La jeune femme ne chercha même pas à protester car elle n’avait absolument pas envie de se mêler à des personnes qui ne faisaient pas partie du même monde qu’elle.

Cependant, elle ne put s’empêcher, de l’une des fenêtres du premier étage, d’assister à l’arrivée de tous les invités. Mais très vite, Amalia regretta son idée stupide : le balai incessant des berlines de luxe lui donna envie de vomir tout comme les tenues magnifiques que portaient les princesses, duchesses, comtesses et autres membres féminins du gotha européen.

Elle se recula lentement puis elle fit demi-tour pour regagner sa chambre. C’est alors qu’elle entendit une voix très énervée qui provenait des jardins du palais.

Amalia s’approcha discrètement de l’une des fenêtres de l’autre côté du couloir et elle aperçut le prince Joachim qui faisait les cent pas dans une allée, son smartphone collé à l’oreille. 

La jeune femme courut chercher son appareil photo en croisant les doigts pour que l’héritier de San Gavino demeure au même endroit.

 

Amalia devait prendre une photo du prince Joachim lorsqu’il se trouvait dans les jardins du palais. L’échéance se rapprochait petit à petit et la jeune femme n’avait pas encore réussi à trouver l’occasion parfaite.

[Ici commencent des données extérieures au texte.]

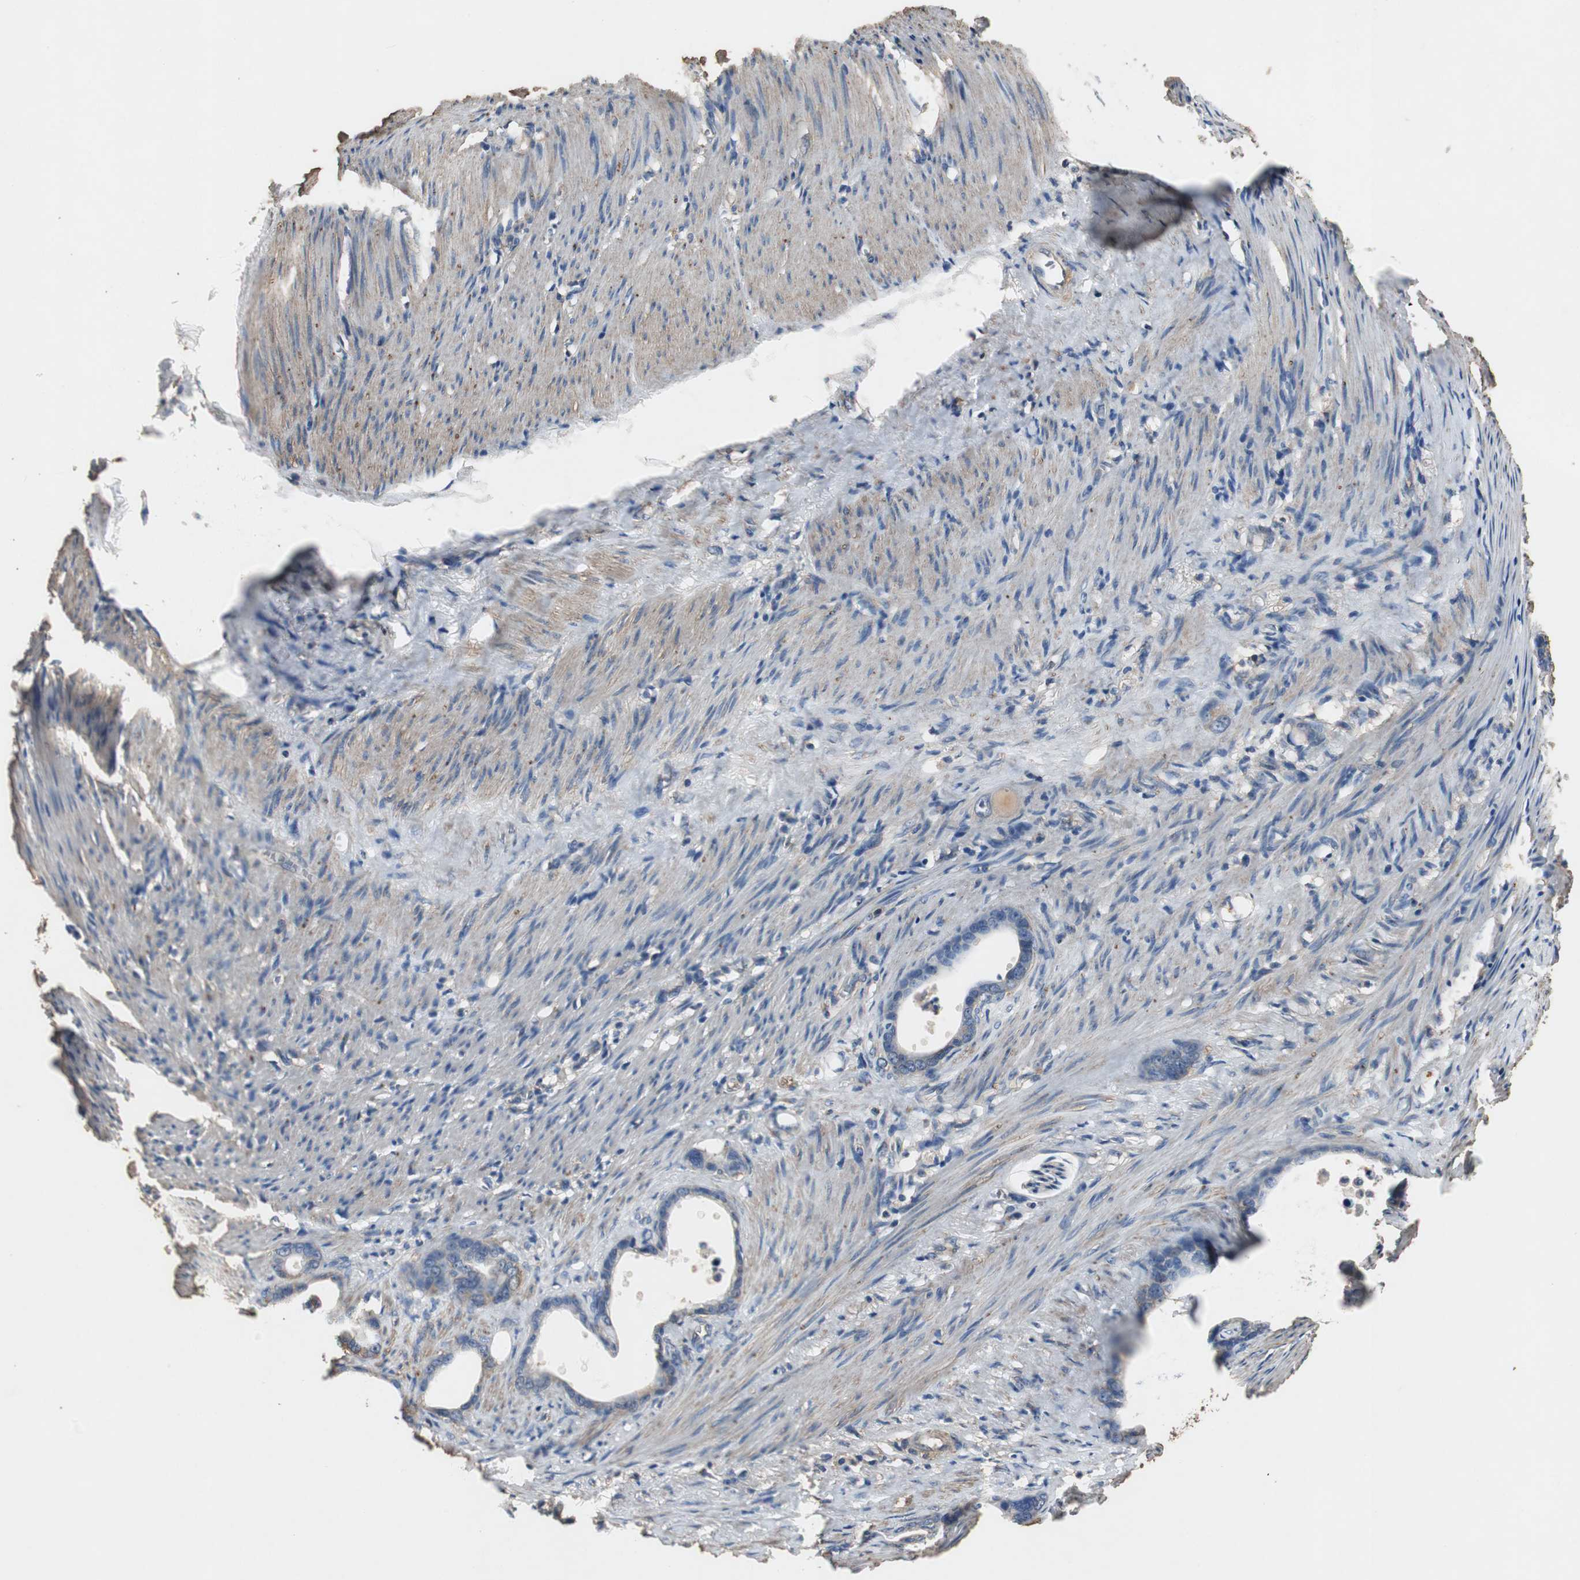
{"staining": {"intensity": "weak", "quantity": "<25%", "location": "cytoplasmic/membranous"}, "tissue": "stomach cancer", "cell_type": "Tumor cells", "image_type": "cancer", "snomed": [{"axis": "morphology", "description": "Adenocarcinoma, NOS"}, {"axis": "topography", "description": "Stomach"}], "caption": "Protein analysis of stomach cancer (adenocarcinoma) shows no significant expression in tumor cells.", "gene": "TNFRSF14", "patient": {"sex": "female", "age": 75}}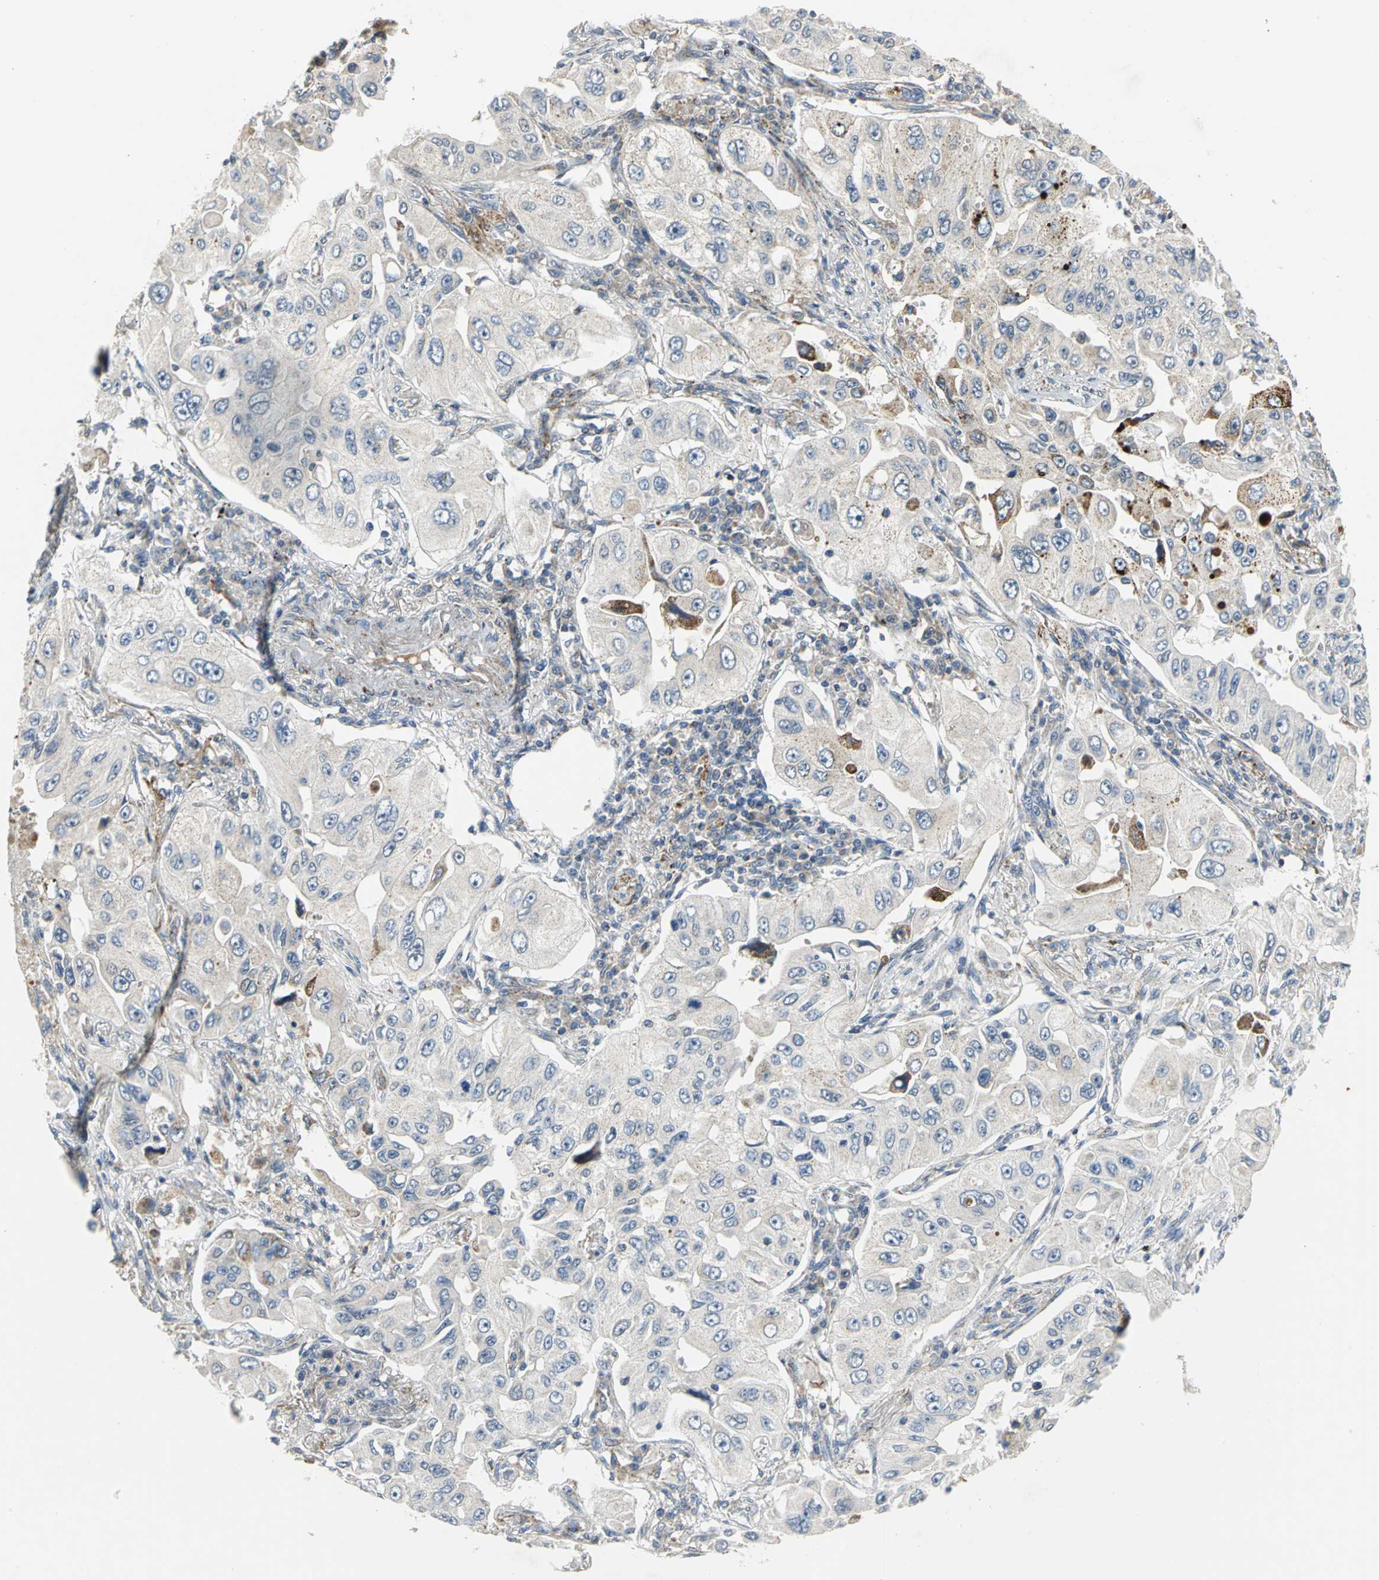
{"staining": {"intensity": "weak", "quantity": "<25%", "location": "cytoplasmic/membranous"}, "tissue": "lung cancer", "cell_type": "Tumor cells", "image_type": "cancer", "snomed": [{"axis": "morphology", "description": "Adenocarcinoma, NOS"}, {"axis": "topography", "description": "Lung"}], "caption": "High power microscopy micrograph of an IHC histopathology image of lung cancer (adenocarcinoma), revealing no significant expression in tumor cells.", "gene": "SPPL2B", "patient": {"sex": "male", "age": 84}}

Estelle Neffrey voulait un cliché de l’héritier de San Gavino seul dans le parc du palais ou parlant au téléphone et il fallait donner l’impression que la photo avait été prise de l’extérieur du palais ce qui limitait les possibilités pour Amalia.

Heureusement pour la jeune femme, les particularités architecturales du palais de San Gavino se trouvaient pratiquement toutes aux extrémités, au plus près des murs d’enceinte.

La jeune femme avait remarqué de l’autre côté plusieurs arbres assez haut où auraient naturellement pu prendre place l’un ou l’autre paparazzi.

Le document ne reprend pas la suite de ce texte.